Christopher Hitchens on Ayaan Hirsi Ali; FGM Revisited



Here's an important piece by Christopher Hitchens in Slate on the recent fate of Dutch parliament member Ayaan Hirsi Ali. I blogged recently about Hirsi Ali here.

For an excellent earlier treatment of the same topic--female genital mutiliation (FGM)--by a believing Muslim woman, see Fauzia Kassinjda's moving book, Do They Hear You When You Cry? The book, written in 1999--in the days before our recent controversies about terrorism and immigration--puts INS policy in perspective. It especially puts into perspective the claim that immigrants and asylum seekers have it easy when they make it to our shores. It's an interesting question, by the way, why Elian Gonzalez made the headlines around that time but Kassinjda never quite did. It's an equally interesting question whatever became of the small controversy over FGM that did arise.

This symposium in Boston Review in 1996 offers some useful insights into how academics were thinking about these issues a decade ago. I've taught the symposium several times since the year 2000 to undergraduates, typically in introductory philosophy courses, in the context of discussions about cultural relativism and related issues. My impression is that students are much quicker to judge practices like FGM than they were, say, seven years ago, in the pre-9/11 age. They reject Tamir's (admittedly ill-argued) view with near unanimity, and defend Nussbaum's with vehement conviction.

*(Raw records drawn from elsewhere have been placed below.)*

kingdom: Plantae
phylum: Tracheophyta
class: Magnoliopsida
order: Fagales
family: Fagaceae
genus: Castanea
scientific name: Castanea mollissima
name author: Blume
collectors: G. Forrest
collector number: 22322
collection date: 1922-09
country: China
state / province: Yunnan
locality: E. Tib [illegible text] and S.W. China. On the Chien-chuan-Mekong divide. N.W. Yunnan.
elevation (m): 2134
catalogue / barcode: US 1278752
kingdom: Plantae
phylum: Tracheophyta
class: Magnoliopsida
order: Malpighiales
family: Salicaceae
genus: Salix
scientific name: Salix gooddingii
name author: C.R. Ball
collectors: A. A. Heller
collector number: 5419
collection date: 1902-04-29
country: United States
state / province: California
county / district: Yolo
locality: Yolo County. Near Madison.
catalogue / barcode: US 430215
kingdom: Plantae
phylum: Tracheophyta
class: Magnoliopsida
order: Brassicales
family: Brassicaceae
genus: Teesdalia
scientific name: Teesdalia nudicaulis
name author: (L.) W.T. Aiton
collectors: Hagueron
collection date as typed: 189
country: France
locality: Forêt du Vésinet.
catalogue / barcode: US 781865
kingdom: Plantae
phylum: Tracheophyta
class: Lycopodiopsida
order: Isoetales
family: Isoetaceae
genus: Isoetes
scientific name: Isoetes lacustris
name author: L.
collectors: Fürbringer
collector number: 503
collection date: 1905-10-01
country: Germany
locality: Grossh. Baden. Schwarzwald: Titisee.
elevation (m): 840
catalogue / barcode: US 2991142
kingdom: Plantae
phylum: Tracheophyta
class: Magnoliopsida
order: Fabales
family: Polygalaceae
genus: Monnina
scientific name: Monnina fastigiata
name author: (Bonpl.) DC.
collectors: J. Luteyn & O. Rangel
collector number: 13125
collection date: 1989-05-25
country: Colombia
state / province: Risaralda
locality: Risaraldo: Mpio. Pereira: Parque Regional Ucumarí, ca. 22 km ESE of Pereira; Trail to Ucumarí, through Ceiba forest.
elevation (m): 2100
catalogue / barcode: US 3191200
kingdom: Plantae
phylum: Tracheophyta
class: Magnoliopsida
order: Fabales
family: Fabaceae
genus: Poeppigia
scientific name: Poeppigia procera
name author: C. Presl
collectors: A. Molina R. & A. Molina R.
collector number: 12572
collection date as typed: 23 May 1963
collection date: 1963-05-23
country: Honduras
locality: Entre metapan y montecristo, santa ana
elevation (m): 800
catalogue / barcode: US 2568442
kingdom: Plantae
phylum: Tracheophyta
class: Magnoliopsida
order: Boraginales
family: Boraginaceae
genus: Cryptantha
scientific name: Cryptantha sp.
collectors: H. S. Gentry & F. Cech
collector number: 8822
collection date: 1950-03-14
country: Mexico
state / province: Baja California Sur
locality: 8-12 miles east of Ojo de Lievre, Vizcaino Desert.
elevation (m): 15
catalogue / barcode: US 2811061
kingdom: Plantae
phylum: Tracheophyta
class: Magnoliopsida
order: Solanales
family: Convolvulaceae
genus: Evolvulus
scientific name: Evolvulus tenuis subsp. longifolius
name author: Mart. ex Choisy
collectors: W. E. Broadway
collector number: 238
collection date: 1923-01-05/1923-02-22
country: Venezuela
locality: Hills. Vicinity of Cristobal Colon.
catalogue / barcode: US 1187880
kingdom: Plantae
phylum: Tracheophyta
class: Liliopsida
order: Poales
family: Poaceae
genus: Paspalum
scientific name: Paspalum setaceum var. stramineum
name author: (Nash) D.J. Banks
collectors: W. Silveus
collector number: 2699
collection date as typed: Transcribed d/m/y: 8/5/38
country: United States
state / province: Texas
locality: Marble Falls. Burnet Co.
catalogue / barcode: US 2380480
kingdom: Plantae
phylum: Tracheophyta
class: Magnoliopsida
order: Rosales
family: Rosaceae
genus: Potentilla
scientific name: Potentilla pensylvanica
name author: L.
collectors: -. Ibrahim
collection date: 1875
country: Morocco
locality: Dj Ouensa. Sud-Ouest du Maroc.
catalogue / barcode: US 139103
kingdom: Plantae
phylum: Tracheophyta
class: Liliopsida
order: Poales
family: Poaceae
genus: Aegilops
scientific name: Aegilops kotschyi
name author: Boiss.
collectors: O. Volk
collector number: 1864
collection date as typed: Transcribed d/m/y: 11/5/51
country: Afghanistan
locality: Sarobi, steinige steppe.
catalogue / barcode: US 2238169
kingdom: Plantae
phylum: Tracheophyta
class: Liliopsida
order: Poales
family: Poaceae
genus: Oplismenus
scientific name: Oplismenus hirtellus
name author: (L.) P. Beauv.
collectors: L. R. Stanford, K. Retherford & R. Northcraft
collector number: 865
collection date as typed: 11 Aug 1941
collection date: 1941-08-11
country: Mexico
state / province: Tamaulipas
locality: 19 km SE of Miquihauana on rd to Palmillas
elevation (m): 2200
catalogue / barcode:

Seven years ago I might have taken that as a good sign--evidence of emancipation from cultural relativism--but now I'm not so sure. 9/11 has, in my view, had the effect of making moral dogmatists out of students. They can make adverse judgments of anything so long as it's vaguely Muslim. As for the rest of the moral universe, they're often at sea.

FGM is practiced by (certain) Muslims but has essentially nothing to do with Islam. For a number of reasons, that distinction is becoming harder and harder to convey to students whose yen for judgment outstrips their knowledge of the world. But then, can't the same be said of their elders?